** Prompt **
For this exercise, output the line containing "<sup>138</sup> UNEP &" and all lines after it to the end of the records, exactly, with no other content.

** Input for this task **
....

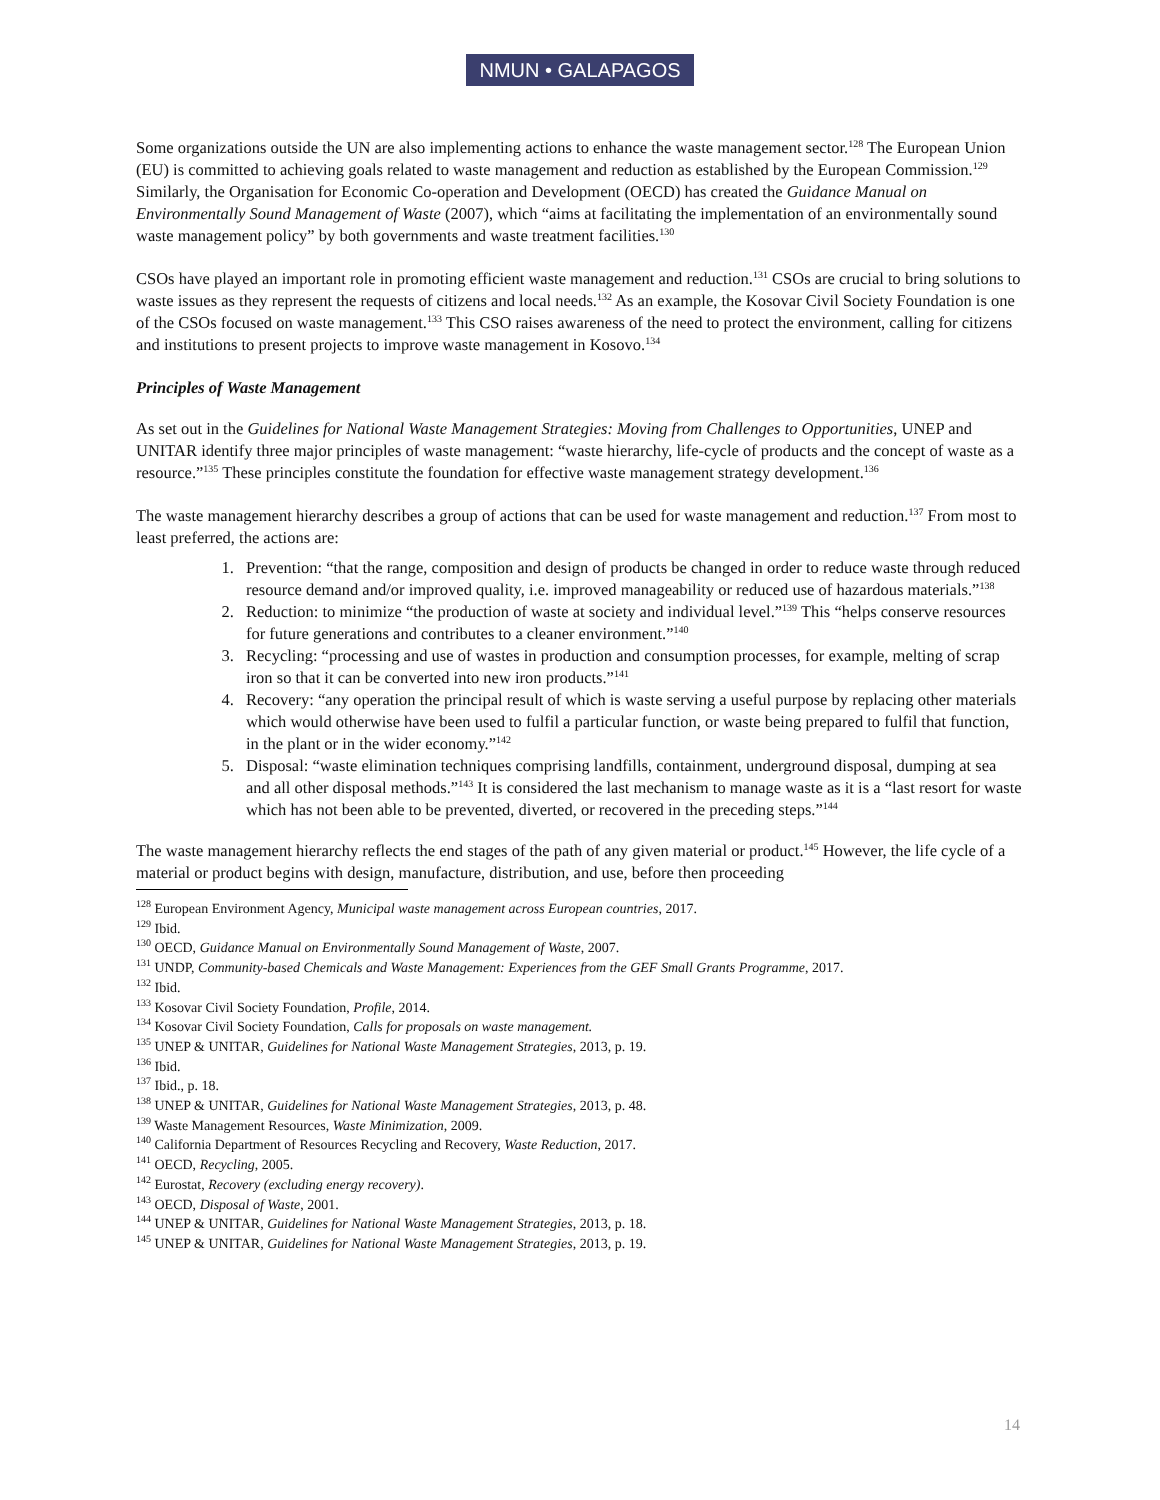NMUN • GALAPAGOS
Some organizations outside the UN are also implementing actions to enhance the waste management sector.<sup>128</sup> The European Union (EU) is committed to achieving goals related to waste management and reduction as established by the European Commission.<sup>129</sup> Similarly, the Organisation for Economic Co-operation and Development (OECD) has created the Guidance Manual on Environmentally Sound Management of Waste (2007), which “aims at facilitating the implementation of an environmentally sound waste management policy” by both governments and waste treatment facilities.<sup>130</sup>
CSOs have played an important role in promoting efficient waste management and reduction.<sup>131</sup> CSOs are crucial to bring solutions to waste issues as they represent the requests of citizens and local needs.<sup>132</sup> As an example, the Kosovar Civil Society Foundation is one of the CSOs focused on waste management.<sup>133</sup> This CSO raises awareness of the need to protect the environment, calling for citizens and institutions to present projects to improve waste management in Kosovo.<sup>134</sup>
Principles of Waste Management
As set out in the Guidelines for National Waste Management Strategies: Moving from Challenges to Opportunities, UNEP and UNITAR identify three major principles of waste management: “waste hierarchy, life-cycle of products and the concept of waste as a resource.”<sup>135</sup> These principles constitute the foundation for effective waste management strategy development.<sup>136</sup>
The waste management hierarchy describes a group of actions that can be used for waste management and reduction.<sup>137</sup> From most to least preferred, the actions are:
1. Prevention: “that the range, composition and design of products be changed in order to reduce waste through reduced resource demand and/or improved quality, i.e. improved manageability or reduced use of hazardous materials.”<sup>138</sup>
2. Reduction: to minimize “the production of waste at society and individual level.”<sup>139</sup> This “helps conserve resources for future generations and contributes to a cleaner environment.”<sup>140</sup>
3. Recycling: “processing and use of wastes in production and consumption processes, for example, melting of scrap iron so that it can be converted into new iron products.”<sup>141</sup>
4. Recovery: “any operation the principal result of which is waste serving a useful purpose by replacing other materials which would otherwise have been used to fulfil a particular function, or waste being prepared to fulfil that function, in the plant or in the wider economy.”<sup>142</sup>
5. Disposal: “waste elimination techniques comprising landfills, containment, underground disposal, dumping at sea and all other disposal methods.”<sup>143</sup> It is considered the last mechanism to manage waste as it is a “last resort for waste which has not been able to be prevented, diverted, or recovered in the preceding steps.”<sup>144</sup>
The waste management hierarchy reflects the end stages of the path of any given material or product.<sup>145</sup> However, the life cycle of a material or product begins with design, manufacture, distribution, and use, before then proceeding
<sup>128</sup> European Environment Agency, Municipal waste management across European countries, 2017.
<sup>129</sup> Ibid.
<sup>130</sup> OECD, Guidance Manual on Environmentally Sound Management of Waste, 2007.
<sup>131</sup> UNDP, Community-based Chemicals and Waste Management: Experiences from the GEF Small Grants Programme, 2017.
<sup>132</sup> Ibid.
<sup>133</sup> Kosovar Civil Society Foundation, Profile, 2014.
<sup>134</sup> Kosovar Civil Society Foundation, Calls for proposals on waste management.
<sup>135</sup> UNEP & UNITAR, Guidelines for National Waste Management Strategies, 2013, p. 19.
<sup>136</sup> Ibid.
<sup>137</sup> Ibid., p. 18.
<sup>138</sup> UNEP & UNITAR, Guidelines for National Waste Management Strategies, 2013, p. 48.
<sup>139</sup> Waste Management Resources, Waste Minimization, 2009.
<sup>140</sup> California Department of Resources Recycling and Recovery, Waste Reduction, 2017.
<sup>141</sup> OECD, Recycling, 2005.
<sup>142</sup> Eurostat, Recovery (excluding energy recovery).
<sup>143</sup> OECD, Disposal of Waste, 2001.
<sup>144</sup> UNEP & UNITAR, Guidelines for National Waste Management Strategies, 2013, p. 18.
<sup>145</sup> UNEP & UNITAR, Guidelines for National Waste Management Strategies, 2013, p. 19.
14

....

** Answer section **
<sup>138</sup> UNEP & UNITAR, Guidelines for National Waste Management Strategies, 2013, p. 48.
<sup>139</sup> Waste Management Resources, Waste Minimization, 2009.
<sup>140</sup> California Department of Resources Recycling and Recovery, Waste Reduction, 2017.
<sup>141</sup> OECD, Recycling, 2005.
<sup>142</sup> Eurostat, Recovery (excluding energy recovery).
<sup>143</sup> OECD, Disposal of Waste, 2001.
<sup>144</sup> UNEP & UNITAR, Guidelines for National Waste Management Strategies, 2013, p. 18.
<sup>145</sup> UNEP & UNITAR, Guidelines for National Waste Management Strategies, 2013, p. 19.
14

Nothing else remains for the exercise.